- Born: July 31, 1967 (age 59) Srinagar, Jammu and Kashmir, India
- Citizenship: United States
- Education: Our Lady of Fatima Convent High School
- Alma mater: Thapar Institute of Engineering and Technology
- Occupations: Industrial engineer, entrepreneur, businessman and philanthropist
- Title: Ex- Chairman, Ex-president and Ex-CEO of Ebix

= Robin Raina =

American businessman

Robin Raina (रॉबिन रैना; born August 31, 1967) is an Indian-born American industrial engineer, businessman and philanthropist who is the currently suspended chairman, president and chief executive officer of Ebix Group.
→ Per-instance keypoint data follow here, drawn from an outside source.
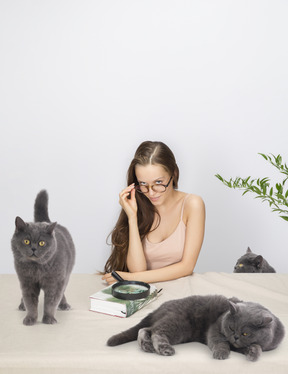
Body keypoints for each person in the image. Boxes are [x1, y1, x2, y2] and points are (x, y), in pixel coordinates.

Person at [102, 141, 205, 285]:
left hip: (178, 289)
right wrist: (132, 217)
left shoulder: (192, 204)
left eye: (158, 183)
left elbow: (187, 267)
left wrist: (129, 278)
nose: (151, 193)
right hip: (142, 290)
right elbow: (138, 270)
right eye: (143, 184)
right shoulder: (137, 204)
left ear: (173, 174)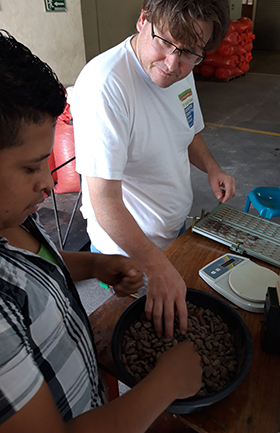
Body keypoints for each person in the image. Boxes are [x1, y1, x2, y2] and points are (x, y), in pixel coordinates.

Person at [0, 30, 202, 433]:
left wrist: (93, 263)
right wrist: (165, 384)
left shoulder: (11, 217)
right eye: (30, 167)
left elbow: (38, 270)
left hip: (88, 399)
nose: (50, 183)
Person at [72, 0, 236, 339]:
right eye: (164, 42)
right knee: (138, 340)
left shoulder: (180, 69)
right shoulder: (106, 86)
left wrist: (211, 168)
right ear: (143, 20)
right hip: (129, 255)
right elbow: (104, 200)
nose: (172, 64)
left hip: (172, 233)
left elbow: (186, 129)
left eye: (190, 53)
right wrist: (155, 266)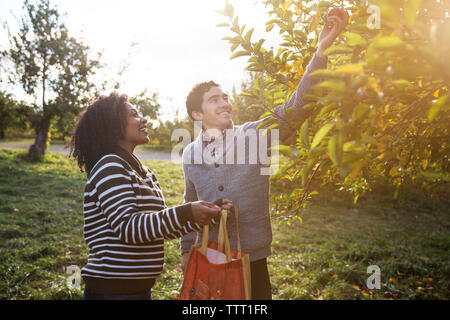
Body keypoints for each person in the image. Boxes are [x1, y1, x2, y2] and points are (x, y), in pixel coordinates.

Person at [180, 9, 348, 300]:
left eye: (226, 97)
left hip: (253, 260)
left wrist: (321, 50)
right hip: (210, 257)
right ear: (197, 113)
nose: (225, 103)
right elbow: (188, 204)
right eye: (214, 100)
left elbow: (297, 107)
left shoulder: (254, 134)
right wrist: (185, 252)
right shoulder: (190, 154)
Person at [67, 92, 232, 300]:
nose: (143, 119)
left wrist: (204, 215)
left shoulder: (143, 172)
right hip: (111, 292)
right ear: (112, 124)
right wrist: (186, 211)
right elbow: (130, 228)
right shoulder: (109, 166)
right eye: (134, 114)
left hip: (138, 291)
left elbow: (156, 228)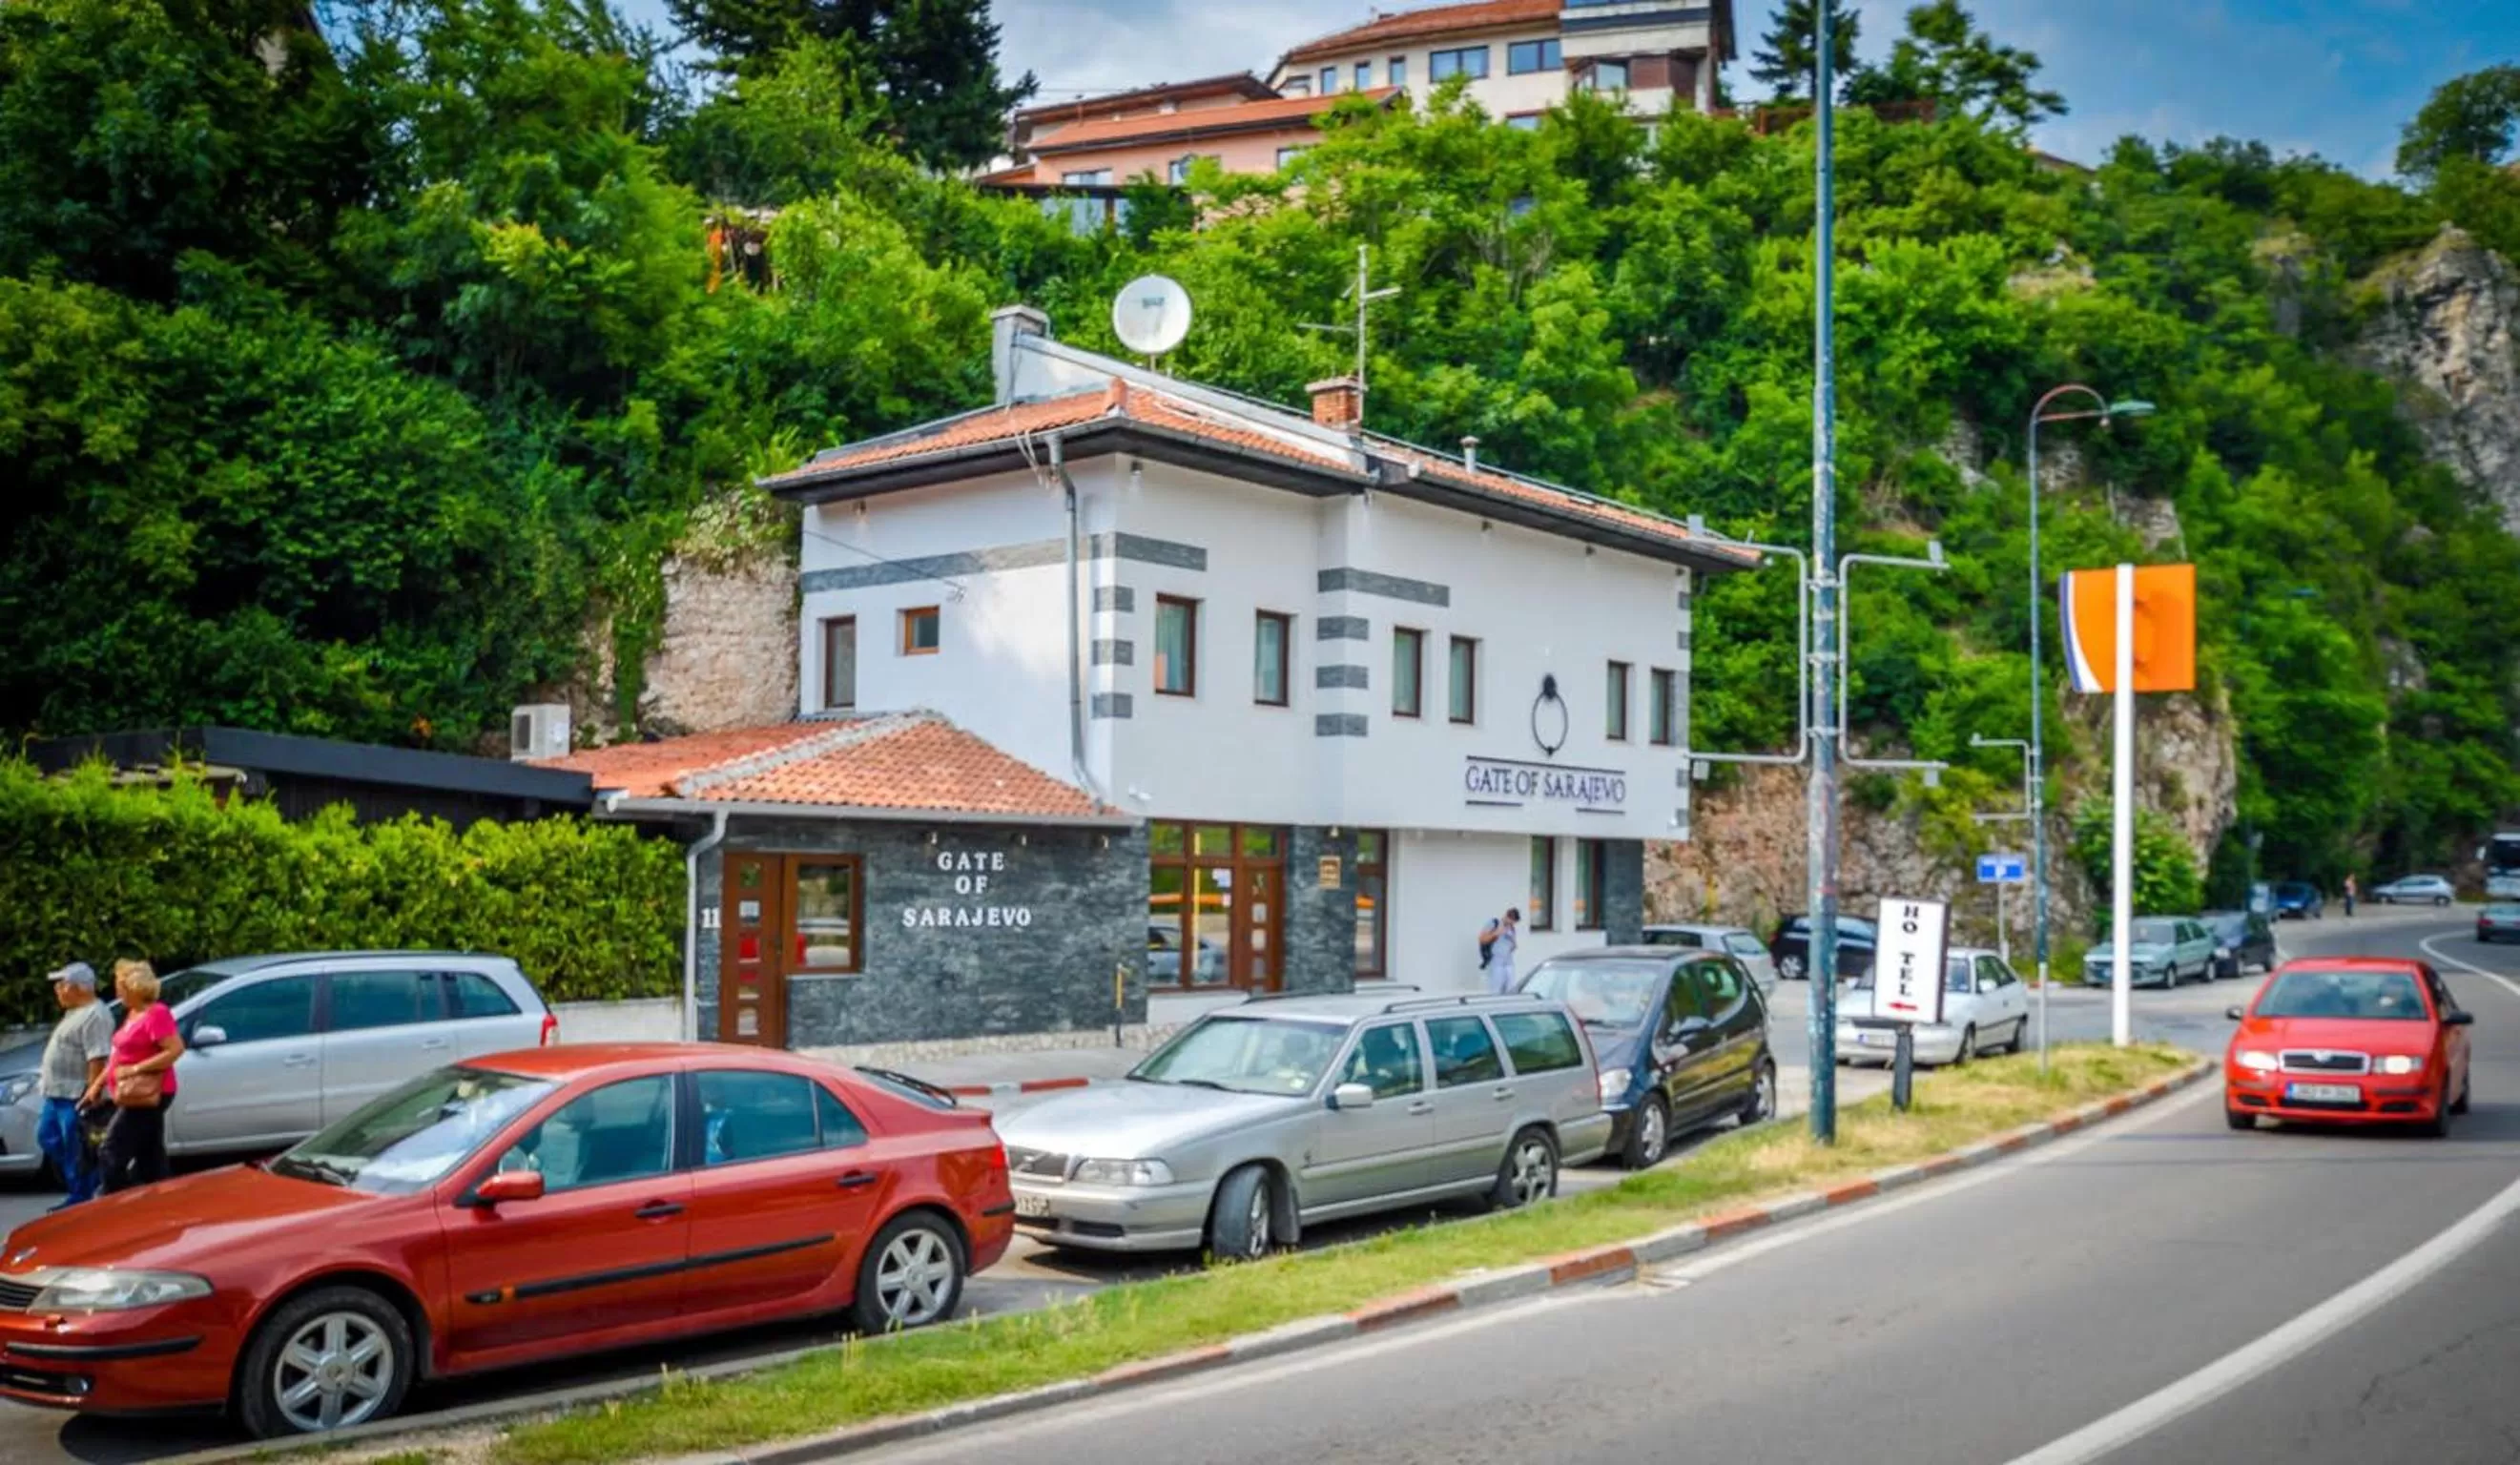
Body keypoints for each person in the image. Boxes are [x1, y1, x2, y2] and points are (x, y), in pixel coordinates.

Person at [85, 959, 183, 1195]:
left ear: (134, 987)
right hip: (129, 1093)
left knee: (110, 1150)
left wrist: (136, 1069)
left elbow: (175, 1049)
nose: (117, 991)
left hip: (149, 1093)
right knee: (150, 1154)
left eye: (120, 985)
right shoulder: (132, 1013)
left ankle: (113, 1199)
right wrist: (97, 1084)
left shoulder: (156, 1013)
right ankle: (160, 1200)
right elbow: (119, 1056)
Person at [34, 962, 114, 1208]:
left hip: (75, 1095)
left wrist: (92, 1093)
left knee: (76, 1146)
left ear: (79, 987)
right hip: (57, 1093)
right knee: (48, 1137)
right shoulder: (75, 1011)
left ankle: (83, 1193)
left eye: (62, 985)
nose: (57, 990)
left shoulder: (96, 1016)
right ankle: (84, 1183)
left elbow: (97, 1057)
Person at [1486, 908, 1521, 995]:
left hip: (1508, 962)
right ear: (1507, 917)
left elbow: (1513, 946)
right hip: (1496, 962)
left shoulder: (1512, 928)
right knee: (1496, 989)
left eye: (1514, 922)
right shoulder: (1495, 924)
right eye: (1511, 921)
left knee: (1509, 988)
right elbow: (1486, 939)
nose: (1512, 923)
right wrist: (1499, 932)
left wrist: (1513, 943)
Under Raina's leadership, Ebix declared Chapter 11 bankruptcy on December 17, 2023, after defaulting on a $617 million loan. He also founded the Robin Raina Foundation.

== Early life and education ==
Raina was born on July 31, 1967 into a Kashmiri Pandit family in Srinagar. He moved to Patiala in Punjab at the age of five and pursued most of his early education from Our Lady of Fatima Convent High School. He graduated from Thapar Institute of Engineering and Technology with a degree in industrial engineering in 1989. He joined Pertech Computers Limited and was promoted as area manager in 1990. He left for Singapore in 1993 after joining Mindware.

== Career ==
Raina joined Delphi Information Systems, Inc. in 1997 as Vice President of Professional Services. In August 1999 he was promoted to the added title of President, having previously been named COO. In 1999 Delphi changed its name to Ebix.com and then in 2003 changed its name to Ebix Inc. On December 17, 2023, following a default on a $617 million loan, Ebix filed for Chapter 11 bankruptcy.

== Personal life ==
He has a wife, Romica Raina, a son, Sahil Raina, and a daughter, Nikita Raina.